Activity -
Your answer should show every line of the material below that includes "Update".

Source data -
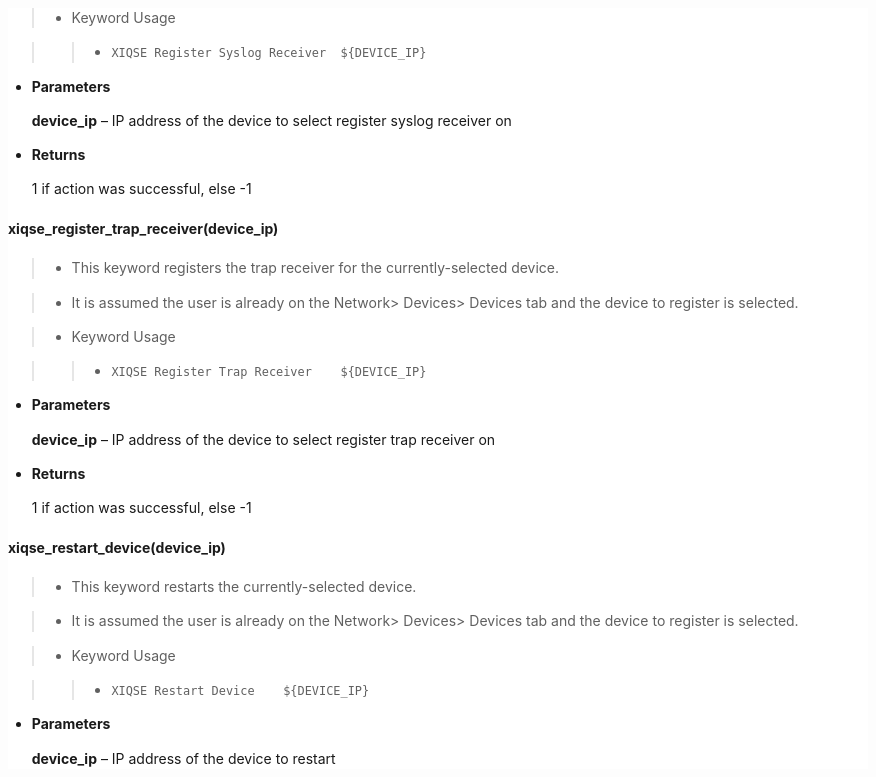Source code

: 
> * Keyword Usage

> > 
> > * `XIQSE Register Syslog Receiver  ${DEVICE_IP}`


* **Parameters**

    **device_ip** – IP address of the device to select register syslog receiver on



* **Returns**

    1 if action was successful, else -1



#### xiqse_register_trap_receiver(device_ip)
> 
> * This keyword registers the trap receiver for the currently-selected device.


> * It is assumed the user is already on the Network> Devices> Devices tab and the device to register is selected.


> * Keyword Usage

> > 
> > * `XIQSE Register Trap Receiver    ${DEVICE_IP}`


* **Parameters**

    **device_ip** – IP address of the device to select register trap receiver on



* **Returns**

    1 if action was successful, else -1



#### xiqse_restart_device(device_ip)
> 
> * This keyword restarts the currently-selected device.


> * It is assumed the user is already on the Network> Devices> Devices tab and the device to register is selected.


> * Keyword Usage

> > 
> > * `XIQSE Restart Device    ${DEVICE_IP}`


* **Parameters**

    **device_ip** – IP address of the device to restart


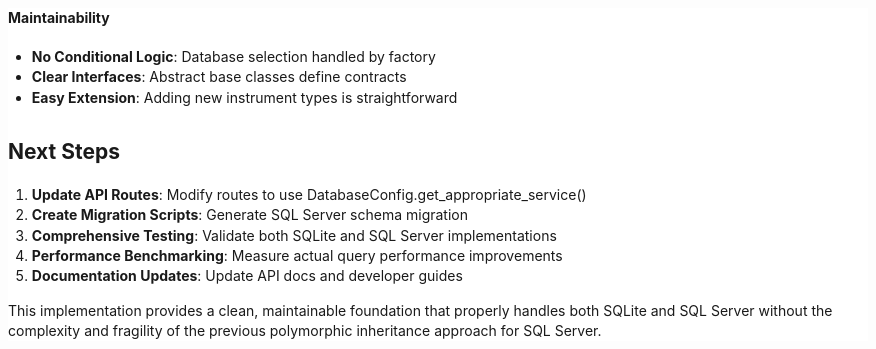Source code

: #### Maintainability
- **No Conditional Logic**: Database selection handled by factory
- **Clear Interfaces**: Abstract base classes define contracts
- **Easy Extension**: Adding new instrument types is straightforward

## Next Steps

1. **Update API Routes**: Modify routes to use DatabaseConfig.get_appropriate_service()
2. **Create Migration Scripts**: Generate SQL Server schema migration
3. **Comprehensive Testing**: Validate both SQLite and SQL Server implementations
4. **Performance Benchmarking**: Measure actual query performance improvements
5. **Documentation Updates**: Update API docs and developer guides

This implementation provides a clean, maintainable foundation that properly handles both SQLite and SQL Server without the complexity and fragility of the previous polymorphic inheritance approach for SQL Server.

...

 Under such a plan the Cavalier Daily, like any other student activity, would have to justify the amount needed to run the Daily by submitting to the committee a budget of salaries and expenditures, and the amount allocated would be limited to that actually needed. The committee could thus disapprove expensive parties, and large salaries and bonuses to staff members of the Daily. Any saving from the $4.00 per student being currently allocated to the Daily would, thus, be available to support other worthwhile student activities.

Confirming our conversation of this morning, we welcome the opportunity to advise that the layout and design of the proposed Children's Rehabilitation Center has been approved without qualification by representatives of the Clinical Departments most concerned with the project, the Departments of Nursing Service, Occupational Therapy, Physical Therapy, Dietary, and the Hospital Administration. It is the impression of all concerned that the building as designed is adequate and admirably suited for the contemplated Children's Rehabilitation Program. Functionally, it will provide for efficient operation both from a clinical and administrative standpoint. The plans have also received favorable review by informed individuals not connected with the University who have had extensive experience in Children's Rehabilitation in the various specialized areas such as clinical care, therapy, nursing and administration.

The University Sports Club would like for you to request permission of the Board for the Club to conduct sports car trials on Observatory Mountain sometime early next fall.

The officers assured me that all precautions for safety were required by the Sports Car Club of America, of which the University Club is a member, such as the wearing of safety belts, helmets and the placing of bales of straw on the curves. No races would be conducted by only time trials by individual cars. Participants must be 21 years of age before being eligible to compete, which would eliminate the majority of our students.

* * *

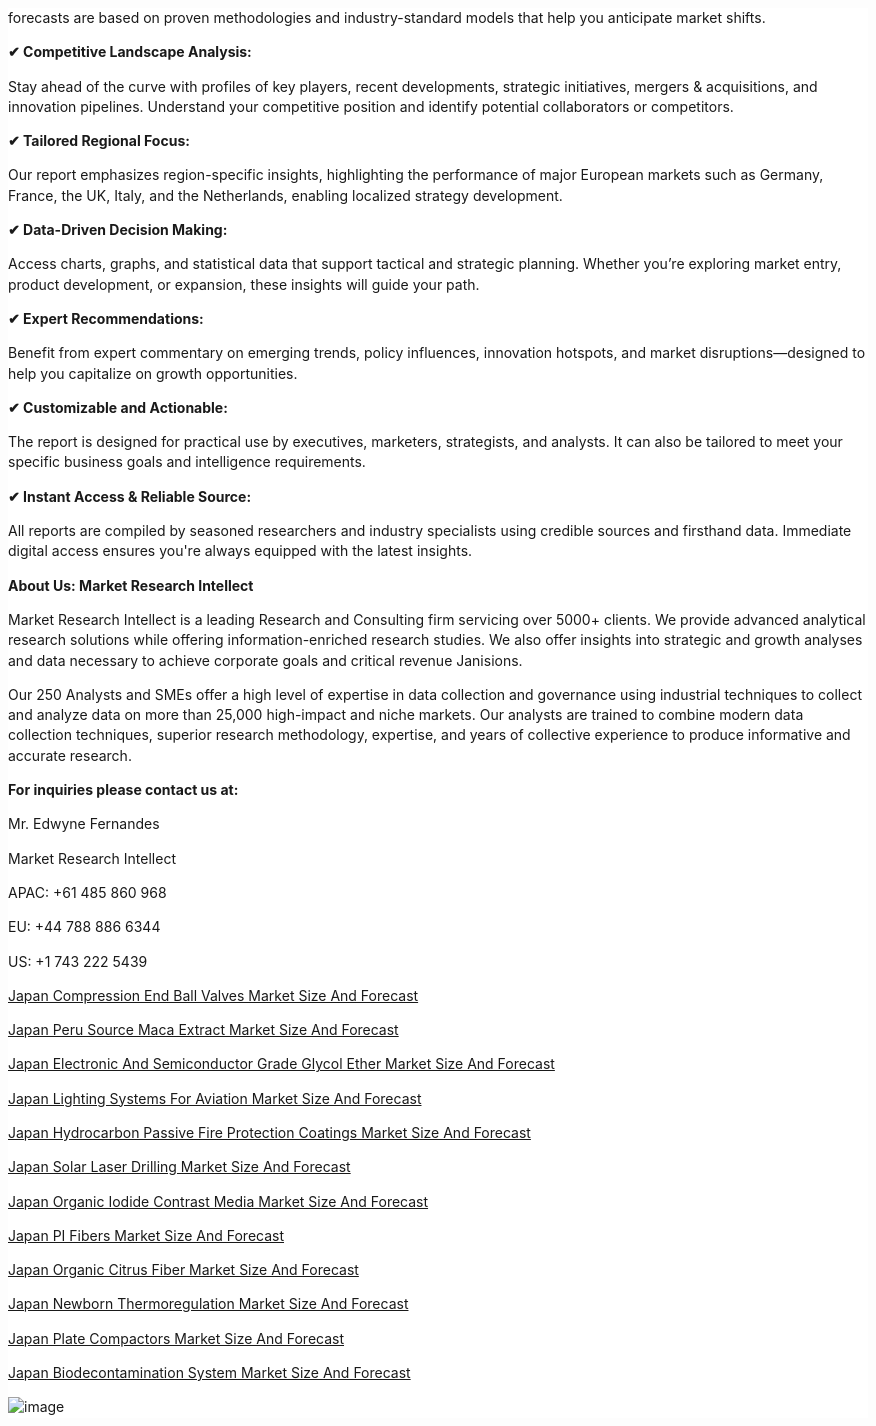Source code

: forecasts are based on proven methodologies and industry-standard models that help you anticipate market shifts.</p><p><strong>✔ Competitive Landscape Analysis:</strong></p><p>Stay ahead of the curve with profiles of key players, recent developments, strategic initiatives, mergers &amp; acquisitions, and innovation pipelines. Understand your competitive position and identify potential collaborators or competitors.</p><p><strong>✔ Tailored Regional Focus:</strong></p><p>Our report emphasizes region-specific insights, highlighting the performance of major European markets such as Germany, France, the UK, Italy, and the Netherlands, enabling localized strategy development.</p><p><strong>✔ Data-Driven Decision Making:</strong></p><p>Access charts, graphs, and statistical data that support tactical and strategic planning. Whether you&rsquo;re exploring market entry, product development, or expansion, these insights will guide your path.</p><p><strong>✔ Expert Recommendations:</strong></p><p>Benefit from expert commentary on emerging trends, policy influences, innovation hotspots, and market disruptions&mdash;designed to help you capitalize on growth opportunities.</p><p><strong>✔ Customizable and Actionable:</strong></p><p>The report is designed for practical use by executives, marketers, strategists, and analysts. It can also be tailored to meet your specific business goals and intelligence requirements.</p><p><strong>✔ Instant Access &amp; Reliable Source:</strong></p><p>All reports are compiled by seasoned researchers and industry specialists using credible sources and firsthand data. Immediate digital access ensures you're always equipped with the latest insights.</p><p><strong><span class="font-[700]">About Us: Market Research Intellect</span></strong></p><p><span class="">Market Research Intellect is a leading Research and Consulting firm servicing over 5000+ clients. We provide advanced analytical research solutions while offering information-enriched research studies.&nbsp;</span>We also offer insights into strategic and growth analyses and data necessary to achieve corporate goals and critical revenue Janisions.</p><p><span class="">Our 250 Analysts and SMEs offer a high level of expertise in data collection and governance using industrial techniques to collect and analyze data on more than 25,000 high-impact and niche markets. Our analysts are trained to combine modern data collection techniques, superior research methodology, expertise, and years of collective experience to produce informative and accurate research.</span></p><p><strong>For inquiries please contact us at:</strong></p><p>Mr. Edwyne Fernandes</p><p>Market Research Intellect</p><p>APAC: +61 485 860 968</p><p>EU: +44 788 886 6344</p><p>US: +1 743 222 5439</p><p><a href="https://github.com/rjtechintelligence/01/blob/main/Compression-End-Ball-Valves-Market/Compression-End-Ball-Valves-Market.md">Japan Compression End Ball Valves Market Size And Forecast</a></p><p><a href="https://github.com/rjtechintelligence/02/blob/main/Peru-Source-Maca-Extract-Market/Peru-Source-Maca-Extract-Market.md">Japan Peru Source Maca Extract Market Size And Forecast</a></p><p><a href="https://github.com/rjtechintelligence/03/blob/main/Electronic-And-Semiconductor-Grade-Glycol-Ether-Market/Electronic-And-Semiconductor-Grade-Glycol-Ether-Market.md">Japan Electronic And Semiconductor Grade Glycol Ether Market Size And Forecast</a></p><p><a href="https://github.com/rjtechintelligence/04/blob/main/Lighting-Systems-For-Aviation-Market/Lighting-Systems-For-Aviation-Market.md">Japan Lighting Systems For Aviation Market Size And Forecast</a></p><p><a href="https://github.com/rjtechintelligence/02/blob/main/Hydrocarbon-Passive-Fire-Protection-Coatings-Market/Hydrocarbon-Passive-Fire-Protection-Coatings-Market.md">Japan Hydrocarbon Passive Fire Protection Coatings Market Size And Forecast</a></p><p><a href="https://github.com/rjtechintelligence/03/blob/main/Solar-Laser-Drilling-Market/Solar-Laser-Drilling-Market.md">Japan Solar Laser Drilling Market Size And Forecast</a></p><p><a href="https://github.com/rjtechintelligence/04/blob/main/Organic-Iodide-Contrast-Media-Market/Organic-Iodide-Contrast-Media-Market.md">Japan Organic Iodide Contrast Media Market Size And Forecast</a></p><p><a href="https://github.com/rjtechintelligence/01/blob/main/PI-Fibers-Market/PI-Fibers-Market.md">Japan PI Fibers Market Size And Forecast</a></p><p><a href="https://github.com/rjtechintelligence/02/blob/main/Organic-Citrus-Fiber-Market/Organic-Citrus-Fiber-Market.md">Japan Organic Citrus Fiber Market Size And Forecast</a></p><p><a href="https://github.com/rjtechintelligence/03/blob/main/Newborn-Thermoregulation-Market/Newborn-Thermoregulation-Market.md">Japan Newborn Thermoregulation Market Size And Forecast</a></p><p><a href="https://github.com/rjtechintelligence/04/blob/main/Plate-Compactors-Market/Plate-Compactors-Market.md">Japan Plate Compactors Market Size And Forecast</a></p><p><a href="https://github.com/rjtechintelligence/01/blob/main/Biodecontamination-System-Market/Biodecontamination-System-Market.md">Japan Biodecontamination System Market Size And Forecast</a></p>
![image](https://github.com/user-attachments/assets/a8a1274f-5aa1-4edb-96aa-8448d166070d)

Task response -
1. **Update API Routes**: Modify routes to use DatabaseConfig.get_appropriate_service()
5. **Documentation Updates**: Update API docs and developer guides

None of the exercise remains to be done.